I’m brand new to TR but have already seen many posts or comments along the lines of the titular joke. I have a chuckled and moved on. Obvi you can’t swap all your Z2 for VO2 max @ 110% and complain you got burnt out.
Then last night I’m having fun and feeling great on Galena-2 Sweet Spot, so around 75% mark bumped it up to 105%, and then around 80% mark bumped it up to 110%.
I felt great after! Think it was a good call. I think…
But did I just take my first step onto the dark side, and if I keep going on this path, in a few months I’ll wake up one day and find myself a certified dork, posting a comment like the titular joke, complaining that I don’t like anchovies in my cinnamon rolls, and who thought up this garbage recipe in the first place?!?!
Seriously: Can some TR deity or coach direct us to a list of “OK to adjust or change” and “DO NOT adjust or change” ?
Like can you mess w your intensity %, or no, don’t? Or like yeah, fine, but NEVER more than 120% ? Is it actually OK to straight up swap workouts, like if you just feel like a VO2 instead of an endurance, that’s just fine?

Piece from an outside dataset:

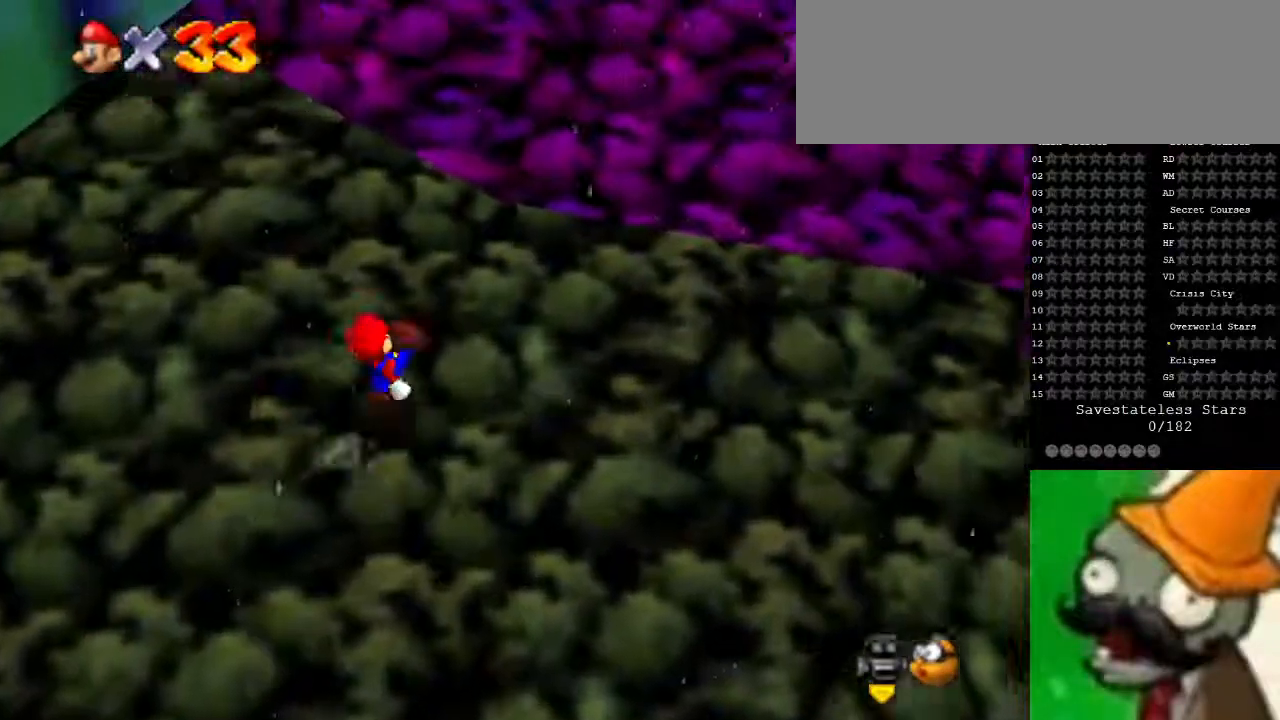
{"keys": ["right", "space", "up"], "events": [[67, "g", "up"], [233, "g", "down"], [267, "g", "up"], [367, "g", "down"], [467, "g", "up"]]}
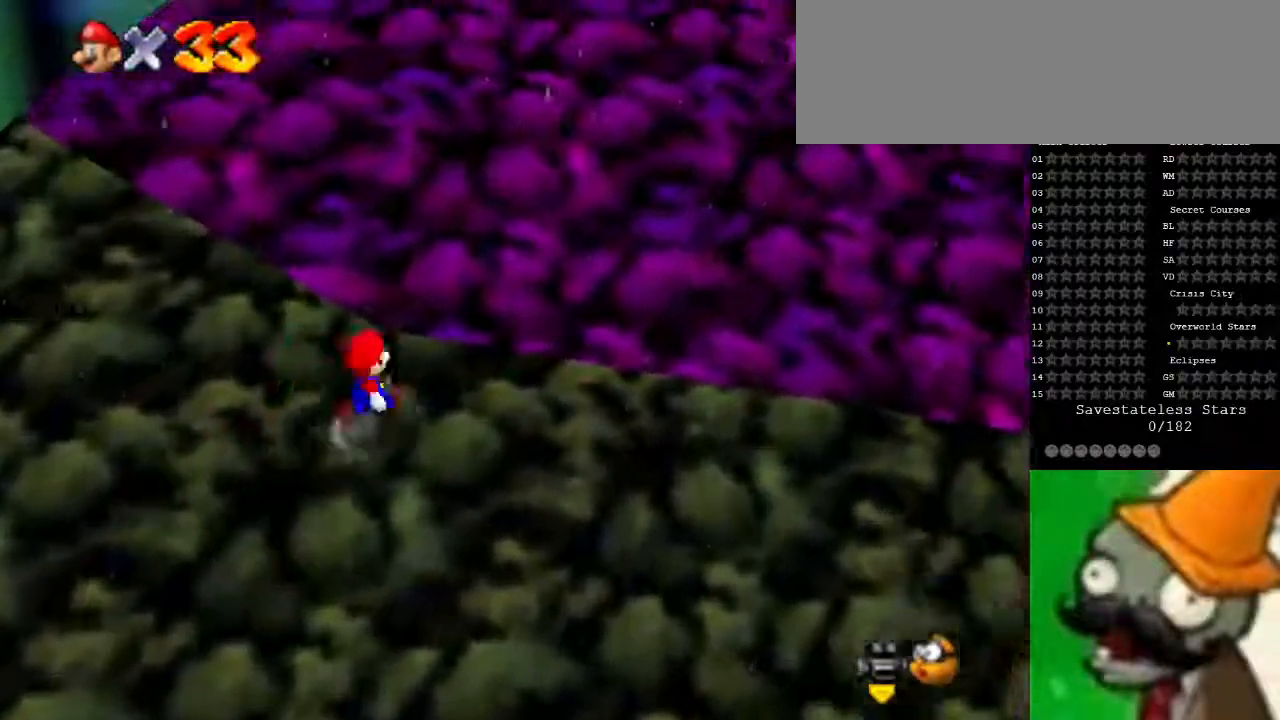
{"keys": ["right", "space", "up"], "events": [[67, "g", "down"], [133, "g", "up"], [233, "g", "down"], [333, "g", "up"], [433, "g", "down"], [500, "g", "up"]]}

I know this question is a bit sloppy. To try to tighten it up:
There are so many options and changes and adjustments we can make, that it’s a bit intimidating.
As a brand new TR user, with at bright, new, shiny, intelligently designed, and as yet unadulterated plan, what adjustments should I feel free to mess around with to keep it interesting without damaging the plan, and what should I really keep my hands off?